Aidan O'Brien is like the Pep Guardiola or Jurgen Klopp of horse racing, according to managing Editor of The Irish Field Leo Powell.
It is 25 years since O'Brien trained Desert King to the 200 Guineas stakes at the Curragh. The win was the first classic success that the soon to be legendary trainer had.
It came a year after Desert King had ran to the winner of the National Stakes, which was O'Brien's first Group.1 winner.
Since those humbler beginnings, O'Brien has gone on to be one of the most successful flat trainers in Ireland over the last 25 years.
With the 2000 Guineas taking place on Saturday, Powell joined Friday Night Racing to look back on the still-ongoing career of the great trainer.

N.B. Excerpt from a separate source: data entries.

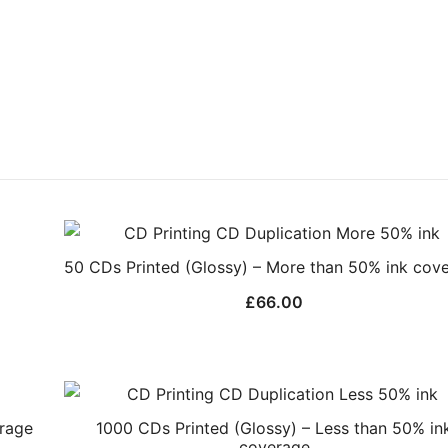
50 CDs Printed (Glossy) – More than 50% ink cov
£
66.00
erage
1000 CDs Printed (Glossy) – Less than 50% in
coverage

O'Brien was not expected to be an immediate success when he began training horses. He came from a humble background, with his father Denis being a farmer and small-scale horse trainer in the townland of Killegney.

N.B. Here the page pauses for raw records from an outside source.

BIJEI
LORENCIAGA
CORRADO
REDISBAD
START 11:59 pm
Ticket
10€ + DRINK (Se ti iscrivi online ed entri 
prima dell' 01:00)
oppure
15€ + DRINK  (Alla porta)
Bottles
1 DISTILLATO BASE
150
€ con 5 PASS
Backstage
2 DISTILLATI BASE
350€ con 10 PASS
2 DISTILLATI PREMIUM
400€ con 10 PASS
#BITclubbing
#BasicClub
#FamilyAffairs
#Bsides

However, Powell did expect something from him, after he was trained by the great Jim Bolger.
"It definitely was a surprise," Powell said. "Bearing in mind that he had spent some of his time with Jim Bolger. So, he learnt from a man that had success on the flat.
"That academy has produced plenty of people who've been successful under both codes. I suppose you just learn an awful lot there."
The makings of a great trainer
One of the key aspects of O'Brien's character that has made him a success is his inquisitive nature, according to Powell.
"I think he is inquisitive," Powell said. "If you spend time with him, he'll ask you as many questions as you ask him. He's keen to know and has other interests.
"But having one-to-one conversations with him I get the impression that really it is all about [racing]. The attention to detail.
"I remember being with him in a Jeep and he spotted something in a two-year-old. The horse was probably 100 yards from us and he was able to spot something while having a conversation with me. Nothing is missed.
"The attention to detail is incredible at every level." It is not limited to the aspects of a horse, however.
"He knows every one of those horses," Powell said. "He know every one of the boys, girls, men and women who work there. They will have 50 horses going out, and he will know every horse and every rider.
"They report to him as they pass by what the horses have done. It really is quite a phenomenal thing to watch and see. It is really hard to understand or express it properly."
He is like Guardiola or Klopp
While he knows that the trainer has been gifted with the raw materials to be successful, Powell feels that O'Brien has taken the raw materials to become the success he has been.
He compared the trainer to the two managers that will be fighting to lift the Premier League on Sunday.
"Of course he has the material," Powell said. "But Pep Guardiola and Jurgen Klopp have the best material too. They've then got to produce it on the field and on the race track. To do it at that level on a consistent basis is unimaginable.
"This is like Liverpool or Manchester City winning the Premier League every year for 20 years!"
In spite of all of his success, O'Brien has 'no ego', according to Powell.
"He deflects the success," Powell said. "That is part of the success story, that he has built a team of success around him."